I woke up crying again just a little while ago,,,,,,,,again it was a dream .
I just can't go into details of all the horror, but will touch on certain parts of the dream that I feel the most able to talk about .It was about my sister, mother, father, (his wife named Satan,) and me.
Basically , I can say there was child abuse of my sister .......at one point of the dream. To the point , I thought she would be killed. I felt I was being held down and I couldnt help her. Growing up.........I always hated to see my younger sister get a whipping, beating really is what we got. So I always took the first go round with Dad........thinking he would hit me harder and maybe he would go easier on her. I was just protective over her that way.
In this part of the dream,,,,,,,,( there was alot more too it) I broke free from whatever, although it wasnt a person holding me back, but felt that way. And I ran,,,,,,,to her,,,,,flying thru thorns and I jumped the person who was hurting my sister so bad.

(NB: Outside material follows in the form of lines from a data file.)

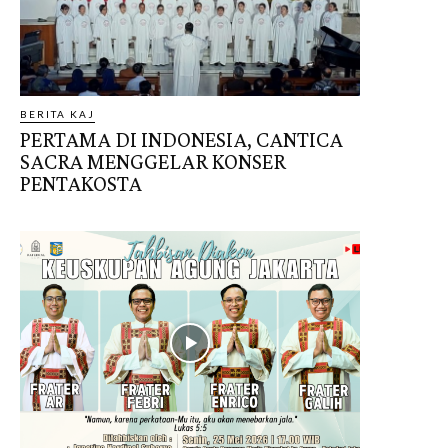
BERITA KAJ
PERTAMA DI INDONESIA, CANTICA
SACRA MENGGELAR KONSER
PENTAKOSTA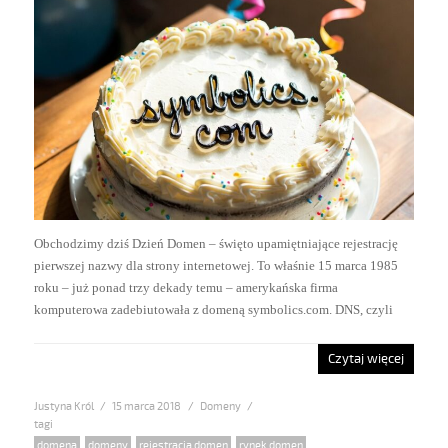
Obchodzimy dziś Dzień Domen – święto upamiętniające rejestrację
pierwszej nazwy dla strony internetowej. To właśnie 15 marca 1985
roku – już ponad trzy dekady temu – amerykańska firma
komputerowa zadebiutowała z domeną symbolics.com. DNS, czyli
Czytaj więcej
Justyna Król
Posted
15 marca 2018
Categories
Domeny
on
Tags
domena
,
domeny
,
rejestracja domen
,
rynek domen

The dream........was so real in the fact that the crying, begging and pleading,,,,,of asking it to be stopped , the beating........was just like it really happened. I had to watch her cry,,,,,,as in real life,but her last cry was soooooooo disturbing. I hate to say too much for fear of upsetting someone reading this you know. But it was a plead for help as if she couldnt take anymore . The other thing about this dream was it was my voice ,,,,,,,,not my sister's I heard.......it was my words,,,,,,,hearing it, also watching. ( maybe this was a way of disassociating myself from my body at the time? )
I have heard that , that happens, a child can see things happening to them,,,,but take themselves away from the pain , the abuse.........but I havent read enough on this.
Well, I did stop the torture of my sister,,,,,,,,,she was even tied down to a chair in my dream.
The unusual thing,,,,,,,,,,,the thing that bothers me was this person wasnt my dad..........it was my Mother.......at another point it was the woman my dad is married to now........she never was in our home or raised me,,,,,,,,,but my sister did live with them for a few months until she ran away.
I know that the wife of my dad never even hit my sister, she wanted to and my sister wanted to hit her but that didnt happen.
I do know that the child abuse that happened at home,,,,,,,,,was mostly my father, but my mother in her anger , usually dealing with not getting her pain pills , would also lash out of us as well.
OK...........I am wondering if you , anyone...........has info on dreams, specifically, if they could be some repressed memory,,,,,,,,even a partial true event that you do not remember.
The strange thing is ,,,,,,,,,, there are so many things in that dream that I know where real.........not the literal situation, but the feelings, my feelings, my helplessness, my sister's cries, my mother's anger. I at some points felt the pain my sister was going thru,,,,,,,so I wonder if it was me , or her , I was watching but I felt her pain, her suffering if that makes sense.
There were things my mom did,,,,,,,,that were really wrong in the very early years of my childhood,,,,,later on, she wasnt like that.
Usually I have a sense if a dream is just a dream.........and I feel this one also represents some , feelings that I WISHED i could have acted on as a little girl but couldnt . But in MY dream I was able to take control. I took action ,,,,,,,,,,as a little girl I never did, out of fear.
In the dream,,,,,,,,it is my dad driving us away,,,,,,,,,to a safe place, and along with us are two little puppies,,,,,,,who have been abandoned and abused . My sister and I , in the dream,,,,,,,,take care of the little puppies. There were two of them, one for each of us , I guess.
I just had to write this while it was fresh on my mind........and I couldnt get back to sleep.
As Big Tex knows,,,,,,,,, I am slowly remembering things in my waking hours that happened so long ago. So I know those are memories.
But I wonder what a dream that hits so close to reality in some aspects and you just can't shake the feeling that it was something all too real,,,,,,,,,is it possible those are really memories??? These are the kind of dreams that leave you crying, hurting, and sick to your stomach.....literally, you wake up to physical feelings , not just emotional ones.
I am just asking what you think, your personal opinon, and any info you might have on this subject.
Anyone eles who wants to add their experience ,,,,,,,please do. Also any good books that deal with this someone has read and could suggest thanks.
BTW,,,,,,,,,, I am shaken by the dream , but I am ok. I know I have along road of healing and getting over the abuse ,,,,,,,it is a little at a time I know , as I am ready to handle it.